The regulation of cytokine expression by immune deviation from a pro-inflammatory to anti-inflammatory or regulatory milieu is crucial to the prevention of permanent central nervous system (CNS) damage in neuroinflammation. Earlier studies in the murine experimental autoimmune encephalomyelitis (EAE) model pointed to an anti-inflammatory role for the Th2 cytokine, IL-4, which was not confirmed in IL-4R-deficient mice (IL-4R(-/-)). To examine the pathological consequences of loss of responsiveness to Th2 cytokines, we compared lesion evolution in IL-4R(-/-) and wild type (WT) BALB/c mice immunized with PLP180-199 and investigated how altering the magnitude of the antigen-specific autoimmune response in this model affected the pathology. We found that while changing the magnitude of the peripheral antigen-specific response differentially affected the incidence of clinical disease in WT BALB/c relative to IL-4R(-/-) mice, the differences in incidence did not correlate to differences in pro-inflammatory cytokine production. Additionally, although only approximately 75% of WT mice developed clinical disease, lesions were observed in 100% of the mice, principally in the cerebellum, mid-brain and cerebral hemispheres, and lesion load increased with increasing pro-inflammatory cytokine production.
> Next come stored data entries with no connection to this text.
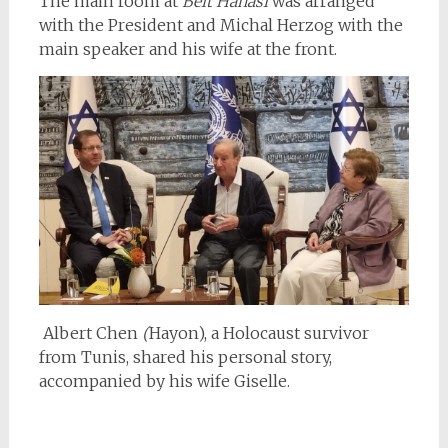
The main room at
Beit Hanasi
was arranged
with the President and Michal Herzog with the
main speaker and his wife at the front.
Albert Chen
(
Hayon), a Holocaust survivor
from Tunis, shared his personal story,
accompanied by his wife
Giselle.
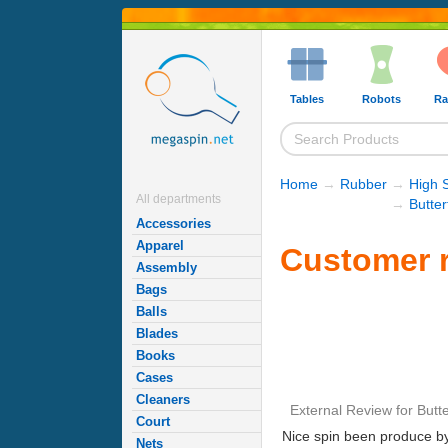
Tables
Robots
Ra
Home
→
Rubber
→
High 
All departments
→
Butte
Accessories
Apparel
Customer r
Assembly
Bags
Balls
Blades
Books
Cases
Cleaners
External Review
for
Butte
Court
Nice spin been produce by 
Nets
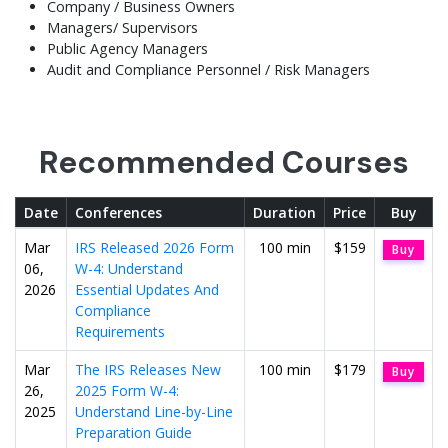
Company / Business Owners
Managers/ Supervisors
Public Agency Managers
Audit and Compliance Personnel / Risk Managers
Recommended Courses
Date
Conferences
Duration
Price
Buy
Mar
IRS Released 2026 Form
100 min
$159
Buy
06,
W-4: Understand
2026
Essential Updates And
Compliance
Requirements
Mar
The IRS Releases New
100 min
$179
Buy
26,
2025 Form W-4:
2025
Understand Line-by-Line
Preparation Guide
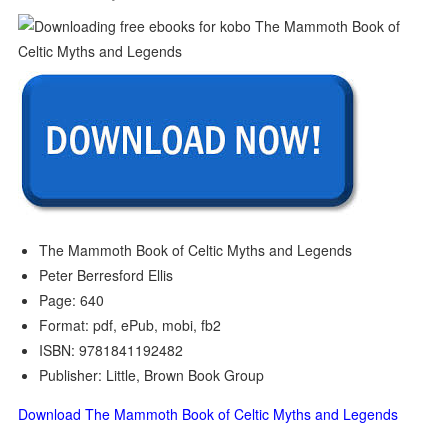
The Mammoth Book of Celtic Myths and Legends
Peter Berresford Ellis
Page: 640
Format: pdf, ePub, mobi, fb2
ISBN: 9781841192482
Publisher: Little, Brown Book Group
Download The Mammoth Book of Celtic Myths and Legends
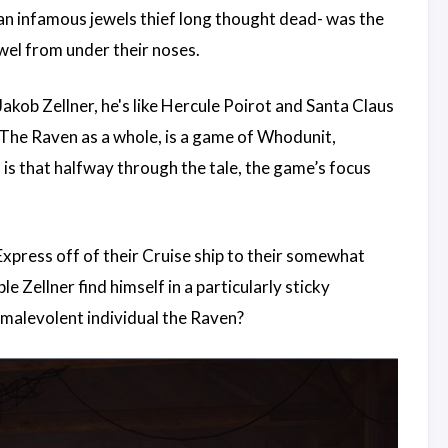
an infamous jewels thief long thought dead- was the
ewel from under their noses.
kob Zellner, he's like Hercule Poirot and Santa Claus
 The Raven as a whole, is a game of Whodunit,
s that halfway through the tale, the game’s focus
xpress off of their Cruise ship to their somewhat
 Zellner find himself in a particularly sticky
s malevolent individual the Raven?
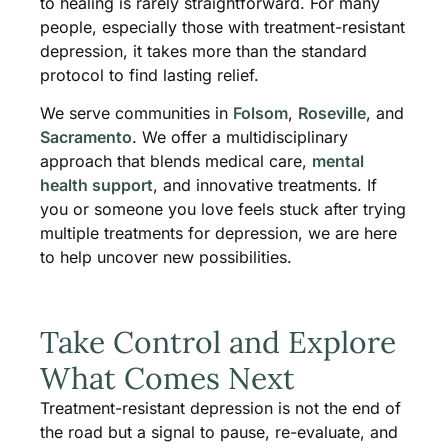
to healing is rarely straightforward. For many
people, especially those with treatment-resistant
depression, it takes more than the standard
protocol to find lasting relief.
We serve communities in
Folsom
,
Roseville
, and
Sacramento
. We offer a multidisciplinary
approach that blends medical care,
mental
health support
, and innovative treatments. If
you or someone you love feels stuck after trying
multiple treatments for depression, we are here
to help uncover new possibilities.
Take Control and Explore
What Comes Next
Treatment-resistant depression is not the end of
the road but a signal to pause, re-evaluate, and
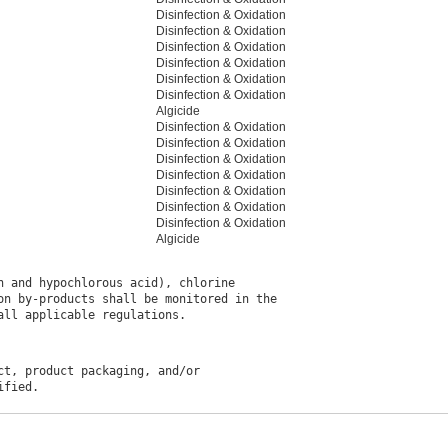
Disinfection & Oxidation
Disinfection & Oxidation
Disinfection & Oxidation
Disinfection & Oxidation
Disinfection & Oxidation
Disinfection & Oxidation
Algicide
Disinfection & Oxidation
Disinfection & Oxidation
Disinfection & Oxidation
Disinfection & Oxidation
Disinfection & Oxidation
Disinfection & Oxidation
Disinfection & Oxidation
Algicide
 and hypochlorous acid), chlorine

n by-products shall be monitored in the

t, product packaging, and/or
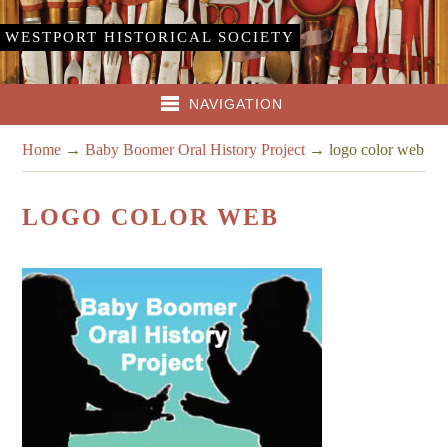
WESTPORT HISTORICAL SOCIETY
NAVIGATION
Home
→
Baby Boomer Oral History Project
→
logo color web
LOGO COLOR WEB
Despite being resistant to disease induction with increasing pro-inflammatory cytokine production, lesion incidence in IL-4R-deficient animals was equal to their WT counterparts. However, lesion severity in IL-4R-deficient animals was preferentially reduced in the mid-brain and cerebral hemispheres. From these studies, we conclude that signaling through IL-4R has little effect on regulating the peripheral pro-inflammatory cytokine profile in this EAE variant but has distinct effects on the determination of lesion topography.